After taking it all in, Deigh’s reaction was one of shock and humility. “It was pretty special that she looks at me like her superhero,” Deigh said. “You just never know the impact that you have on someone every day just through daily interaction.”
“When you have children that [are] not seeing other teachers that look like me, and for her to think that she wants to look like me, and I’m her ‘superhero’…it just really touched my heart,” Deigh continued.
This last comment could unfortunately be taken in a lot of different directions, but Deigh’s statement that not a lot of teachers look like her is most likely a reference to her race. On the part of the child, it’s no doubt a feel-good story. Here’s a little kid who adores her teacher because she’s probably great at connecting with kids and filling their day with fun, love, and learning. Teaching doesn’t have to be, nor should it be, difficult.
But here we all the impact that Critical Race Theory offers. Deigh couldn’t get through a single interview on a veritable human interest story without inserting her identity as a black woman in it. Does the child see her as black? Doubtful, as she probably just sees a caring adult. And maybe she does, to be honest, if Ms. Deigh is like so many other government school employees who make it a point to teach kids that race matters and that some races are bad and some are victims.

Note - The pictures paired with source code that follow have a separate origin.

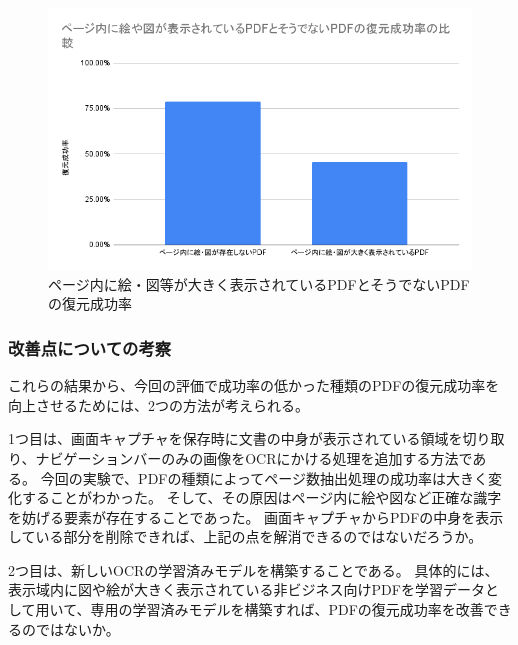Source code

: \begin{figure}[htbp]
  \label{fig:success-rate-figure-or-not-pdf}
  \begin{center}
    \includegraphics[bb=0 0 702 434,width=15cm]{img/060_evaluation/consideration/pdf/success-rate-figure-or-not-pdf.pdf}
  \end{center}
  \caption{ページ内に絵・図等が大きく表示されているPDFとそうでないPDFの復元成功率}
\end{figure}

\subsubsection{改善点についての考察}
これらの結果から、今回の評価で成功率の低かった種類のPDFの復元成功率を向上させるためには、2つの方法が考えられる。

1つ目は、画面キャプチャを保存時に文書の中身が表示されている領域を切り取り、ナビゲーションバーのみの画像をOCRにかける処理を追加する方法である。
今回の実験で、PDFの種類によってページ数抽出処理の成功率は大きく変化することがわかった。
そして、その原因はページ内に絵や図など正確な識字を妨げる要素が存在することであった。
画面キャプチャからPDFの中身を表示している部分を削除できれば、上記の点を解消できるのではないだろうか。

2つ目は、新しいOCRの学習済みモデルを構築することである。
具体的には、表示域内に図や絵が大きく表示されている非ビジネス向けPDFを学習データとして用いて、専用の学習済みモデルを構築すれば、PDFの復元成功率を改善できるのではないか。
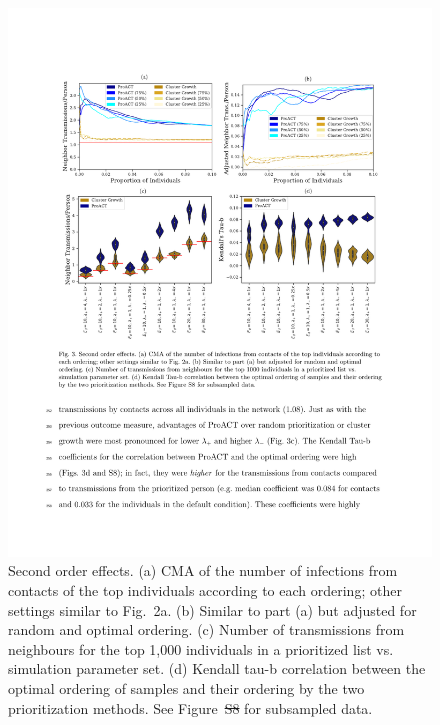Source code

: \documentclass[a4paper,11pt]{article}
\newcommand{\PLWH}{sample\xspace}
\providecommand{\DIFadd}[1]{{\protect\color{blue}\uwave{#1}}} %
\providecommand{\DIFdel}[1]{{\protect\color{red}\sout{#1}}}                      %
\providecommand{\DIFdelbegin}{} %
\providecommand{\DIFaddFL}[1]{\DIFadd{#1}} %
\providecommand{\DIFdelFL}[1]{\DIFdel{#1}} %
\providecommand{\DIFaddbeginFL}{} %
\providecommand{\DIFaddendFL}{} %
\providecommand{\DIFdelbeginFL}{} %
\providecommand{\DIFdelendFL}{} %
\begin{document}
\DIFdelbegin %
\DIFdelendFL \DIFaddbeginFL \begin{figure}[!t]
\DIFaddendFL \centering
\includegraphics[width=\textwidth]{figs/Fig3.pdf}
\caption{Second order effects. 
(a) CMA of the number of infections from contacts of the top individuals according to each ordering; other settings similar to Fig.~2a. (b)
Similar to  part (a) but adjusted for random and optimal ordering.
(c)
Number of transmissions from neighbours for the top 1,000 individuals  in a prioritized list vs. simulation parameter set.
 (d) 
 Kendall tau-b correlation between the optimal ordering of \PLWH{s}  and their ordering by the two prioritization methods.
 See Figure~\DIFdelbeginFL \DIFdelFL{S8 }\DIFdelendFL \DIFaddbeginFL \DIFaddFL{S10 }\DIFaddendFL for subsampled data. 
 }
\label{fig:efficacy-neighbors}
\end{figure}
\end{document}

Parents at least know what they’re getting when a blue-haired, face-pierced weirdo has BLM flags in their classrooms; it’s the Ms. Deighs of the world that more covertly indoctrinate children into their hate-filled ideology.
Whatever her motivations now, it’s most likely the case she didn’t get into teaching to brainwash kids into a cult. Two decades ago America was in a post-racial world where skin color was not a barrier nor was it manufactured to be one. Deigh said she had always wanted to be a teacher. It didn’t hurt that she saw one of her teacher inspirations drink a Coke on the job, she said jokingly.

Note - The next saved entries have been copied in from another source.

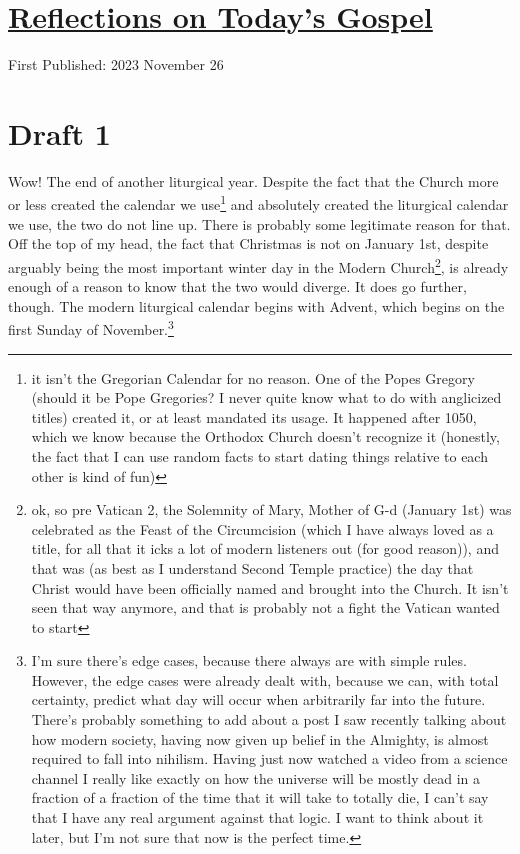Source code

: \documentclass[12pt]{article}[titlepage]
\newcommand{\1}{\={a}}
\newcommand{\2}{\={e}}
\newcommand{\3}{\={\i}}
\newcommand{\4}{\=o}
\newcommand{\5}{\=u}
\newcommand{\6}{\={A}}
\renewcommand{\,}{\textsuperscript{,}}
\begin{document}
\doublespacing
\section{\href{reflections-on-readings-christ-king-a-23.html}{Reflections on Today's Gospel}}
First Published: 2023 November 26

\section{Draft 1}
Wow! The end of another liturgical year.
Despite the fact that the Church more or less created the calendar we use\footnote{it isn't the Gregorian Calendar for no reason. One of the Popes Gregory (should it be Pope Gregories? I never quite know what to do with anglicized titles) created it, or at least mandated its usage. It happened after 1050, which we know because the Orthodox Church doesn't recognize it (honestly, the fact that I can use random facts to start dating things relative to each other is kind of fun)} and absolutely created the liturgical calendar we use, the two do not line up.
There is probably some legitimate reason for that.
Off the top of my head, the fact that Christmas is not on January 1st, despite arguably being the most important winter day in the Modern Church\footnote{ok, so pre Vatican 2, the Solemnity of Mary, Mother of G-d (January 1st) was celebrated as the Feast of the Circumcision (which I have always loved as a title, for all that it icks a lot of modern listeners out (for good reason)), and that was (as best as I understand Second Temple practice) the day that Christ would have been officially named and brought into the Church. It isn't seen that way anymore, and that is probably not a fight the Vatican wanted to start}, is already enough of a reason to know that the two would diverge.
It does go further, though.
The modern liturgical calendar begins with Advent, which begins on the first Sunday of November.\footnote{I'm sure there's edge cases, because there always are with simple rules.
However, the edge cases were already dealt with, because we can, with total certainty, predict what day will occur when arbitrarily far into the future. There's probably something to add about a post I saw recently talking about how modern society, having now given up belief in the Almighty, is almost required to fall into nihilism. Having just now watched a video from a science channel I really like exactly on how the universe will be mostly dead in a fraction of a fraction of the time that it will take to totally die, I can't say that I have any real argument against that logic. I want to think about it later, but I'm not sure that now is the perfect time.}
\end{document}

“I was always obsessed with the fact that [my third-grade teacher] got to drink a Coke while she worked,” Deigh said, with a laugh. “I was like, ‘I want to have a job being a teacher, so I can drink Coke on the job.’”
“It’s been in me for many, many years to want to be a teacher,” Deigh said, who added that she was like many typical girls who at a young age played schoolhouse with dolls.
Both the teacher and parent spoke to Fox News Digital for the story.